Shanahan is hardly the only coach to face this crucible. Tom Landry couldn’t get past the Vince Lombardi Packers or Blanton Collier’s Cleveland Browns in the back half of the 1960s. John Madden’s Oakland Raiders went to three straight conference championships and lost them all to the eventual Super Bowl winner from 1973 to 1975. And the list of teams that had to take a back seat to Bill Belichick when Belichick was winning six Super Bowls with the New England Patriots was … well, rather long.

If you get over the hump eventually, the narrative goes away. It did for Landry and for Madden when they won their own Super Bowls. But in Shanahan’s case, we’re still left wanting when it comes to the biggest game, and that will invariably — and not unfairly — complicate his legacy over time as it does now.

Until he is able to change it.

This time around, it seemed like Shanahan had the guys to get it done. Brock Purdy had been the near-perfect distiller of his offense in ways that no other quarterback had been. Purdy’s targets are as talented as any in the league, and Steve Wilks’ defense completely dominated the Chiefs in this game … until they didn’t on the last drive. Patrick Mahomes threw a 3-yard touchdown pass to Mecole Hardman with three seconds left in the first overtime period, and the Chiefs won 25-22.

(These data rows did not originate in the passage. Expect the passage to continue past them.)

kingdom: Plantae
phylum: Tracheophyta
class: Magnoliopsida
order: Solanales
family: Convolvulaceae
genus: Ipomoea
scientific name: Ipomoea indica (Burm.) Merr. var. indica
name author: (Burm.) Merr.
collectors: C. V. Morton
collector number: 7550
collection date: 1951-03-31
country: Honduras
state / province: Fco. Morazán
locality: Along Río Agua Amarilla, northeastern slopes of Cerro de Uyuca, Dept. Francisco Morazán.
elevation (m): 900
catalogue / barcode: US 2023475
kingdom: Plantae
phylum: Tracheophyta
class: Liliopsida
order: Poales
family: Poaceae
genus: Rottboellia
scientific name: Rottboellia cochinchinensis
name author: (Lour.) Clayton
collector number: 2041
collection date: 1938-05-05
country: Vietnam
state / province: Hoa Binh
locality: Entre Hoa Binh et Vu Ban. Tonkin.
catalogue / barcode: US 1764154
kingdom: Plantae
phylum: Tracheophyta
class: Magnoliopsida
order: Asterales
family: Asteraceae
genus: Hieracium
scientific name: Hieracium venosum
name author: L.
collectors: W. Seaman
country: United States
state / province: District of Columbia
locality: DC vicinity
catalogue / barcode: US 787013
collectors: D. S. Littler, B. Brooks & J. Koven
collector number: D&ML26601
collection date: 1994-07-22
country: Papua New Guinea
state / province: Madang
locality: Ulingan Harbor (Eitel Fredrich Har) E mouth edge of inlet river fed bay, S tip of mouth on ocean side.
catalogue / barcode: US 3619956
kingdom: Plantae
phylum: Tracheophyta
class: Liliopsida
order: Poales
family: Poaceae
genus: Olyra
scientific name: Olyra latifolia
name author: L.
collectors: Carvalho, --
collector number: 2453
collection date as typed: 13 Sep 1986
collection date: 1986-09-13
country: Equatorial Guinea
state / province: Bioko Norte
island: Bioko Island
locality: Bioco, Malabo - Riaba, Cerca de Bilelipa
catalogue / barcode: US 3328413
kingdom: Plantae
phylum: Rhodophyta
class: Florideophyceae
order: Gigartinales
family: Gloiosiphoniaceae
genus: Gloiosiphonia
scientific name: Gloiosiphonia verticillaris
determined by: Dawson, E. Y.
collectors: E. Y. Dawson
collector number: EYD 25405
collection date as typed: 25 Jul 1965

Belichick’s Patriots and now the Chiefs are the only teams in the new millennium to repeat as Super Bowl champions. With three championships in five years, they’re the new dynasty, and Mahomes is the unkillable force.

So, it’s Shanahan who’s on the wrong side of history and dynasty.

Shanahan’s bona fides are undeniable. No offensive play caller and play designer is better at displacing defenses, but all that statement will get now is, “Well, if he’s so great, why can’t he maintain it when it matters?”

And that’s a fair, if cruel, question.

As far as what Shanahan can do to erase that narrative? It might be up to making the Super Bowl in a year when the Chiefs somehow miss it. Or, to hope (quite possibly in vain) that things will turn his way if he has to face this juggernaut once again.

Right now, there’s only the pain of not only falling short, but falling short in the same way, over and over, in a Sisyphean struggle to roll that impossibly heavy boulder up the hill, feeling like you might be on the wrong end of the wrath of the gods.